Dikutip dari Harian Kompas, 18 Desember 2016, dalam Kamus Bahasa Jawa SA Mangunsuwito, kata klithih tidak berdiri tunggal, tetapi merupakan kata ulang, yaitu klithah-klithih.
Sedangkan kata klithah-klithih itu dimaknai sebagai berjalan bolak-balik agak kebingungan. Sama sekali tidak ada unsur kegiatan negatif di sana.
Namun, kini klithah-klithih merujuk pada tindakan negatif atau dipakai untuk menunjuk aksi kekerasan dan kriminalitas.
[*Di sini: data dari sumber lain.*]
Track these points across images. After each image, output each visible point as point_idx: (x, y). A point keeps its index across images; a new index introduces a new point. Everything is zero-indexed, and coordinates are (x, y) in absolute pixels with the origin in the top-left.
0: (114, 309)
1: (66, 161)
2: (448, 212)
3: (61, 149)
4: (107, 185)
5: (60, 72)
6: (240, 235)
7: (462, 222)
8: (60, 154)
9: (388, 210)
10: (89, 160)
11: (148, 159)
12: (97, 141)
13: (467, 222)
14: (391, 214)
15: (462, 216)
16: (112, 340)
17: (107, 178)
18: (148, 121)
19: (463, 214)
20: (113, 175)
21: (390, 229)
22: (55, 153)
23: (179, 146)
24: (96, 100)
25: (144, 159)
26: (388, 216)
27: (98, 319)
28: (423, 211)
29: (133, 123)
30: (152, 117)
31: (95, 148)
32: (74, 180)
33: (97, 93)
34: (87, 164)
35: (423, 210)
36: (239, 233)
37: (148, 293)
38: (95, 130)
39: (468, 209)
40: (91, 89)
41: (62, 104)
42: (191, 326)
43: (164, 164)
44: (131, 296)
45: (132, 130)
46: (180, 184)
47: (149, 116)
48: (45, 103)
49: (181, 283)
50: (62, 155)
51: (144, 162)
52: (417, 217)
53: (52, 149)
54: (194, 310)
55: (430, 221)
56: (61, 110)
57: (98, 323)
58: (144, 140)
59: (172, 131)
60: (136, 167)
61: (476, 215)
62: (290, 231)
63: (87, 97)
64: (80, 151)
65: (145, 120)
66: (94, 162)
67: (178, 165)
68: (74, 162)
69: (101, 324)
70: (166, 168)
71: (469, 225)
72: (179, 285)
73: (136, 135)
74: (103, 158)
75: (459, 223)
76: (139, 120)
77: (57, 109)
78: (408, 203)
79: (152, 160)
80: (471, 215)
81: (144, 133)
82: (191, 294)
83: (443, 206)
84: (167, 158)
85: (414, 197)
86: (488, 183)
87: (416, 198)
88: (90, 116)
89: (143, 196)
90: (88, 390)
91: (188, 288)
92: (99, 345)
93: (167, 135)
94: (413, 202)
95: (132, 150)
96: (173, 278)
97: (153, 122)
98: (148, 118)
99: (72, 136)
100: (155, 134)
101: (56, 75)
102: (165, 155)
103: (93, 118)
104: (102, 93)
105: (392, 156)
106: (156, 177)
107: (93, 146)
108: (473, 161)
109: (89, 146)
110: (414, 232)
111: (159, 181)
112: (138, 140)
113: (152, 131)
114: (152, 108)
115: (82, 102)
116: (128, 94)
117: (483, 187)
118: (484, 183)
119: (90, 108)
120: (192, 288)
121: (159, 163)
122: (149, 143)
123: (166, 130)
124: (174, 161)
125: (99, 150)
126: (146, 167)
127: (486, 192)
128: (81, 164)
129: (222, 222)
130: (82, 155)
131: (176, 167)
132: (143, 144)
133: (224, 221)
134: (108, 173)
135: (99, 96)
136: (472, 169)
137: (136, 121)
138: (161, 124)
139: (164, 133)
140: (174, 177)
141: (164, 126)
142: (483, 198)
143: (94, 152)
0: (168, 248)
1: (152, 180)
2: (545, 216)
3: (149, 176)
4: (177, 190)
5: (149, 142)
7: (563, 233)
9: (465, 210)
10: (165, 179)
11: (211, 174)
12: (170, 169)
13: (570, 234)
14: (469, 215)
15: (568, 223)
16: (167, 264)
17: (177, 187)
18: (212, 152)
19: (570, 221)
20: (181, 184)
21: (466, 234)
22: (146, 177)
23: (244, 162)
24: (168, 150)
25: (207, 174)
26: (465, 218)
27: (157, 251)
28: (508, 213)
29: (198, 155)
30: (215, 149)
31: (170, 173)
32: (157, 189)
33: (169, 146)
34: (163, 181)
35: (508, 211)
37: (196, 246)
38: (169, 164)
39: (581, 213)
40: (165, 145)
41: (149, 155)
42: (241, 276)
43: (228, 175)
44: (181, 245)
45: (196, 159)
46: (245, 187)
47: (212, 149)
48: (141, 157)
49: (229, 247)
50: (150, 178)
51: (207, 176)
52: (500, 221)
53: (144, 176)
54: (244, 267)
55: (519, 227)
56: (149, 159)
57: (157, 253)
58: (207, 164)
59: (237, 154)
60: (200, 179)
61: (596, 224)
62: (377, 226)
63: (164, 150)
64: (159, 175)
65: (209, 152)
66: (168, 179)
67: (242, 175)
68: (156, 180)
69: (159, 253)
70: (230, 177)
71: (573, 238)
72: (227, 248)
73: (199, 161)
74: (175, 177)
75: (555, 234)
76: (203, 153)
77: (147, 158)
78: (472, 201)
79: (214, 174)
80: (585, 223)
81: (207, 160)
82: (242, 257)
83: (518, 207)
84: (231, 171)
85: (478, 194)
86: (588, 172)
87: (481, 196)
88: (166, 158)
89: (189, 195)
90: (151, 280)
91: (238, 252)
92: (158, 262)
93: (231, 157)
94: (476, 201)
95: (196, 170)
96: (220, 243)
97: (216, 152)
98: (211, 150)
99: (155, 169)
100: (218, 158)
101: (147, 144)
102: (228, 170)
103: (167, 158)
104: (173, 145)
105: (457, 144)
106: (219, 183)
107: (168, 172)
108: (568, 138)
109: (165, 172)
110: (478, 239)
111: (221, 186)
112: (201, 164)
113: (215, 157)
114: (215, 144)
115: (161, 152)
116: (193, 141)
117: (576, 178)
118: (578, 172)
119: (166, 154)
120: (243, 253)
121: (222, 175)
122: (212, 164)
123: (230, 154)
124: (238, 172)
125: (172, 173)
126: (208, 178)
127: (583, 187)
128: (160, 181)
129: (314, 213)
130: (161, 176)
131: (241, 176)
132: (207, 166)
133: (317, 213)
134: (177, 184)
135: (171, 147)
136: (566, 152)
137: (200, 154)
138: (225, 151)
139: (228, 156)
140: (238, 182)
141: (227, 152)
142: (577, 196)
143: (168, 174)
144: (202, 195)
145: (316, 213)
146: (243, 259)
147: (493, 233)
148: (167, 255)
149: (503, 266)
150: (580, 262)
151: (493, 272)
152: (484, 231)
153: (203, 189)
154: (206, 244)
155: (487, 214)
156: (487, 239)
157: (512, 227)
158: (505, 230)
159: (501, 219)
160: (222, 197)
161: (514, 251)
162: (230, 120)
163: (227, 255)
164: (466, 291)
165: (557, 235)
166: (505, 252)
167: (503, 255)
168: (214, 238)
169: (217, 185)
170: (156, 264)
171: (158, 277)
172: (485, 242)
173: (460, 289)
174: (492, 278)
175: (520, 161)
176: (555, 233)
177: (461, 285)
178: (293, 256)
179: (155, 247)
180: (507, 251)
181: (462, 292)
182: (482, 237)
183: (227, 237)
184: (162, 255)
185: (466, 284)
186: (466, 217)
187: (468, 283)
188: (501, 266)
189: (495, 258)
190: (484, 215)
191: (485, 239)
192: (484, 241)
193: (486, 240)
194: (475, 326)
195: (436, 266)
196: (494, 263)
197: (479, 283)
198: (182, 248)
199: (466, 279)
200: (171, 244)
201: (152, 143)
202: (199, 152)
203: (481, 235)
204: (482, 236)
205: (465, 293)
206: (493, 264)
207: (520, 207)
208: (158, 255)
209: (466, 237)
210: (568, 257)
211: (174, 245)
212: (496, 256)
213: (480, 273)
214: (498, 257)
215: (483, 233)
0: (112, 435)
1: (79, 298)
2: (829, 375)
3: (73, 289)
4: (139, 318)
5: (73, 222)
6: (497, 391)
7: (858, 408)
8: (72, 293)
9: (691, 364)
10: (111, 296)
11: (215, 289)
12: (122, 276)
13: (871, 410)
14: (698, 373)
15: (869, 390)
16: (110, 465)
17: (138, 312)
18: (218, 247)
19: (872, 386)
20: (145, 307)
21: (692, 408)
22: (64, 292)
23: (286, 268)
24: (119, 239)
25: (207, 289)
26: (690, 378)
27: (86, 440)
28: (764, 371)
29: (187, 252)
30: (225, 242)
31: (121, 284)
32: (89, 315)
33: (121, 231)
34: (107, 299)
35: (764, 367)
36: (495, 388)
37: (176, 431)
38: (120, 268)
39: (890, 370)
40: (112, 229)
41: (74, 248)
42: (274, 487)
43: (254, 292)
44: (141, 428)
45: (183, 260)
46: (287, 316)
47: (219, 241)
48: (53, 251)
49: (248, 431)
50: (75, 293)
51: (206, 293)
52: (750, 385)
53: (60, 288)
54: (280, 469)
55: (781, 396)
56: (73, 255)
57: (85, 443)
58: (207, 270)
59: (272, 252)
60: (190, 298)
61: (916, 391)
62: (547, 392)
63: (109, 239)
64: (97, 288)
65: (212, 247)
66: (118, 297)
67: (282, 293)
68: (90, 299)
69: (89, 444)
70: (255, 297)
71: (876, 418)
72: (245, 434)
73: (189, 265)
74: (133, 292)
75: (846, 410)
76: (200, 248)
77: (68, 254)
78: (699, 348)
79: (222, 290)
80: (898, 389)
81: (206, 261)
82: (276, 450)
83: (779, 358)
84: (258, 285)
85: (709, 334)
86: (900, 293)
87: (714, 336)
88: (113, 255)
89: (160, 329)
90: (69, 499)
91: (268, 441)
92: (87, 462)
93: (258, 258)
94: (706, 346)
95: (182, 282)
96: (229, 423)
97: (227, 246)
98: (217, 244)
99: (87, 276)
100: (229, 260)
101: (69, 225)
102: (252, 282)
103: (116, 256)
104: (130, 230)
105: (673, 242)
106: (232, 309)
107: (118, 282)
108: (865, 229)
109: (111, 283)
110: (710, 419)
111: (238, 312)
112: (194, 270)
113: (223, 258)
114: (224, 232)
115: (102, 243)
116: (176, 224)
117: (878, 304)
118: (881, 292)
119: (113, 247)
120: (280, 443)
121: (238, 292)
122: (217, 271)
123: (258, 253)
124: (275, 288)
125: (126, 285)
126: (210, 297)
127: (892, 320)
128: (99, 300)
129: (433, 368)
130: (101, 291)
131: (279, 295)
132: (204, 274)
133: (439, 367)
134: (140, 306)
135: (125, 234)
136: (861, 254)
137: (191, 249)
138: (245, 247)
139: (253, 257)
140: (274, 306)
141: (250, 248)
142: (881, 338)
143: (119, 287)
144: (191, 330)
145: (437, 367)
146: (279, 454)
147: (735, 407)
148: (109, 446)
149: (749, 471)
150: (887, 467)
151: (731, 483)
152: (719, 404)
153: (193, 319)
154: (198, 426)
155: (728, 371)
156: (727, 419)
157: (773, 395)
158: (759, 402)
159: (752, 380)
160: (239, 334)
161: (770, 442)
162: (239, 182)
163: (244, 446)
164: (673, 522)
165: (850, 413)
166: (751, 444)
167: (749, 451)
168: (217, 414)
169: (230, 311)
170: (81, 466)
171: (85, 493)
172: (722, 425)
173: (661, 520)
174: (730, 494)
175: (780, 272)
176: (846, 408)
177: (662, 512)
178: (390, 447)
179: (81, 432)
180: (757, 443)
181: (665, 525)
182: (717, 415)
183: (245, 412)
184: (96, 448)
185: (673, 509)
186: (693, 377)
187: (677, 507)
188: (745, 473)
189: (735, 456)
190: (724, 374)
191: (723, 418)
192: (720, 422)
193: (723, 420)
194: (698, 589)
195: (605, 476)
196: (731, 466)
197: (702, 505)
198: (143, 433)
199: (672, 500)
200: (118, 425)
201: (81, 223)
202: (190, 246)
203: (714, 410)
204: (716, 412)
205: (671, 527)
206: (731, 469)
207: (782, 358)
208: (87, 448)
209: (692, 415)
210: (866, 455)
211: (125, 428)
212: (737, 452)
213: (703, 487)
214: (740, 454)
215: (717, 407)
Bahkan kata itu juga dipakai sebagian yakni menjadi klitih.
Baca juga: #DIYdaruratklitih Ramai di Twitter, Apa Itu Klitih?
Lebih parahnya lagi, klitih kini dijadikan suatu aksi kekerasan oleh remaja di Yogyakarta.
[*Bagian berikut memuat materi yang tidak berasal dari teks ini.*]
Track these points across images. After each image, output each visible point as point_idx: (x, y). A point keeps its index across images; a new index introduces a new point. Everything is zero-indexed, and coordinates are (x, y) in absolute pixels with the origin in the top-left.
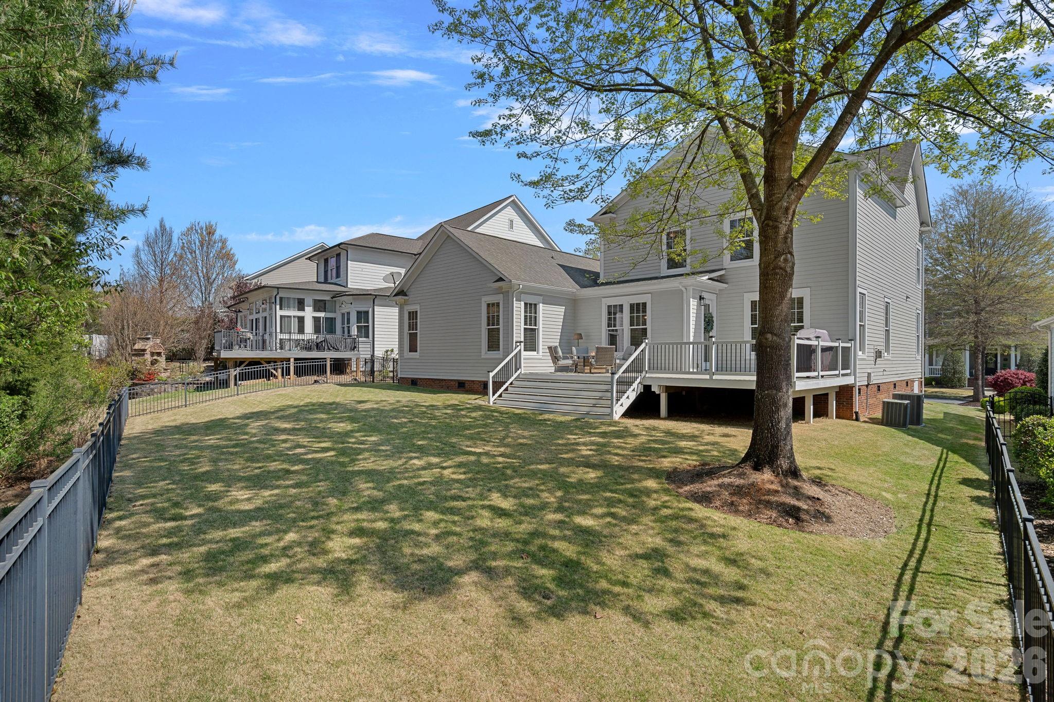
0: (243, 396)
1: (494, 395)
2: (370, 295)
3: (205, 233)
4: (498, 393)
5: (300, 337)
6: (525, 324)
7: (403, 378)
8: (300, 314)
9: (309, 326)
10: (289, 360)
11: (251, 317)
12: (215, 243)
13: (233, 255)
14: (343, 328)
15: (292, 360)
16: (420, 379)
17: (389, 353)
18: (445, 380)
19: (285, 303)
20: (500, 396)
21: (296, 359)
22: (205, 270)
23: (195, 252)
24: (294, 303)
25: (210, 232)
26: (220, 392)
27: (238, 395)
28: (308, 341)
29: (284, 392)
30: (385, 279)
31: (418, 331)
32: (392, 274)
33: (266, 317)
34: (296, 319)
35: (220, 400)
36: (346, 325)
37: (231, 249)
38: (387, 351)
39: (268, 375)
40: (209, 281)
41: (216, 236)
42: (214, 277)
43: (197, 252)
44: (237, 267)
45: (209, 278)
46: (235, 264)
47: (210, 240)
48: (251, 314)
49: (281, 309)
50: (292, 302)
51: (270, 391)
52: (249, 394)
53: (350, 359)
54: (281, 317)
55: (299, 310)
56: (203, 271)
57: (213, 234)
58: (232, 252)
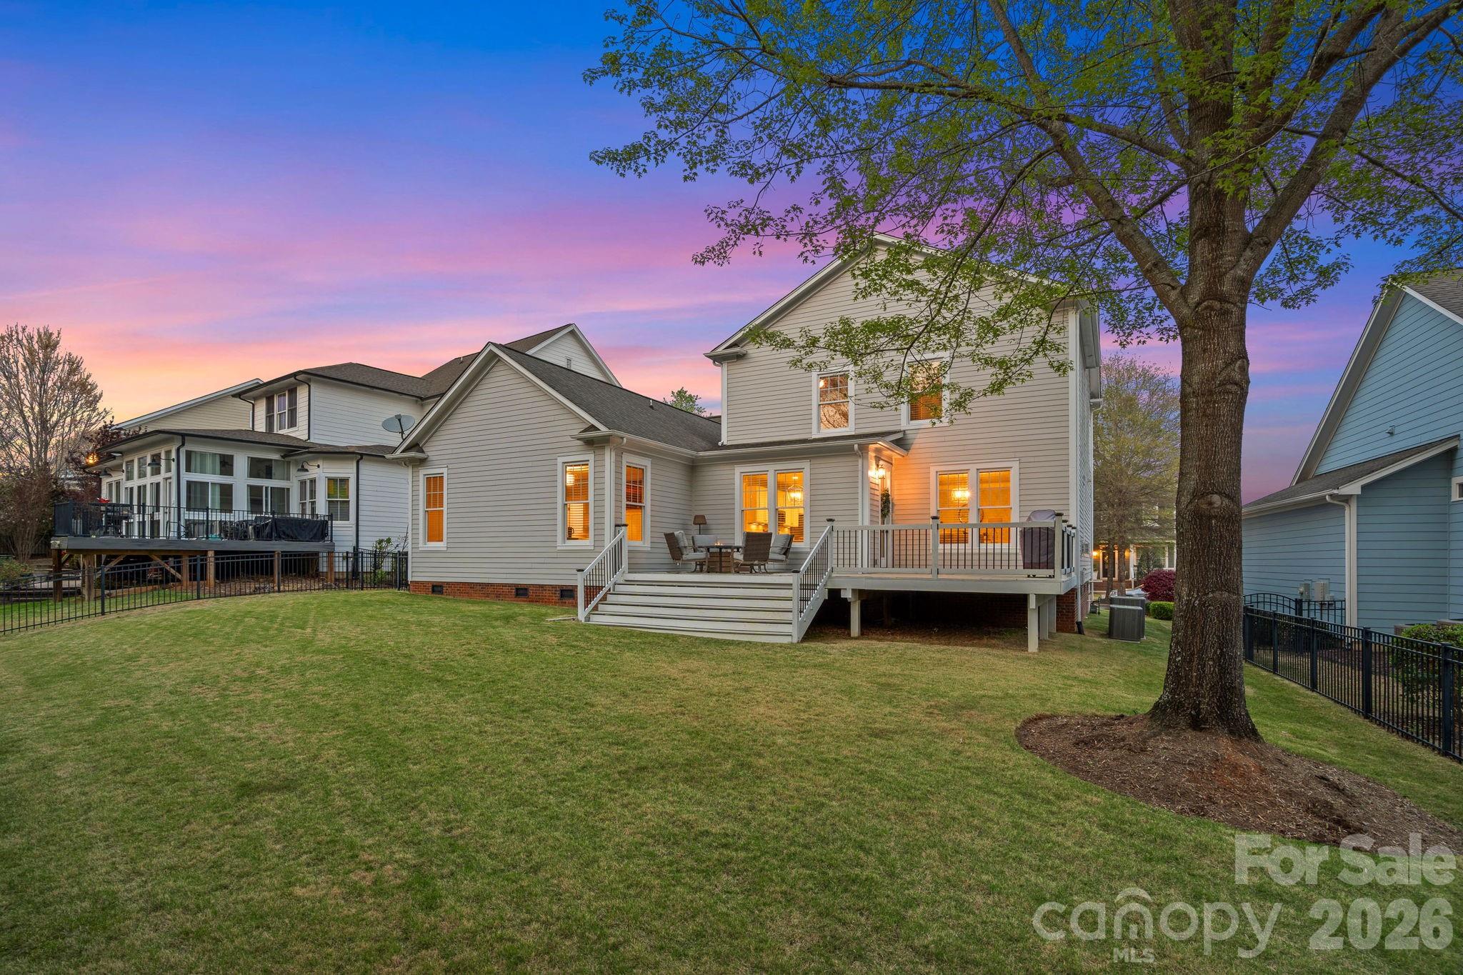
0: (114, 616)
1: (586, 607)
2: (353, 453)
3: (36, 347)
4: (593, 603)
5: (226, 517)
6: (628, 499)
7: (417, 582)
8: (225, 480)
9: (241, 500)
10: (205, 553)
11: (129, 484)
12: (58, 363)
13: (94, 387)
14: (303, 505)
15: (211, 554)
16: (448, 583)
17: (384, 544)
18: (492, 585)
19: (196, 462)
20: (596, 608)
21: (217, 553)
22: (37, 409)
23: (16, 376)
24: (214, 463)
25: (49, 343)
26: (65, 610)
27: (103, 613)
28: (240, 523)
29: (198, 608)
30: (386, 425)
31: (445, 509)
32: (399, 418)
33: (158, 484)
34: (218, 489)
35: (66, 624)
36: (308, 500)
37: (89, 376)
38: (380, 542)
39: (166, 580)
40: (46, 428)
41: (61, 352)
42: (55, 418)
43: (21, 376)
44: (101, 406)
45: (44, 422)
46: (97, 399)
47: (47, 357)
48: (129, 478)
49: (188, 469)
50: (209, 461)
51: (170, 606)
52: (127, 613)
53: (317, 554)
54: (189, 483)
55: (222, 473)
56: (32, 408)
57: (54, 347)
58: (90, 380)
Bahkan beberapa kasus kriminalitas yang merujuk pada klitih, pelakunya masih berusia remaja atau masih berstatus pelajar/siswa sekolah.
Yang paling baru, kasus klitih merenggut korban jiwa yang masih berusia 16 tahun pada 9 Januari 2020. Korban klitih ini menjadi sasaran klitih di daerah Bantul DIY pada Desember 2019 yang lalu.
Dulunya, klitih ini merujuk pada kekerasan di kalangan remaja atau kelompok kriminal pelajar (geng pelajar) di Kota Yogyakarta.
Diberitakan Harian Kompas, geng pelajar ini juga pernah muncul di era 1990-an. Tiga tahun berselang, tepatnya pada 7 Juli 1993, Kepolisian Wilayah (Polwil) DIY mulai memetakan keberadaan geng remaja di Yogyakarta.
Kemudian pada tahun 2000-an, tawuran antarpelajar mulai menggeliat kembali. Hingga membuat was-was Wali Kota kala itu dijabat Herry Zudianto.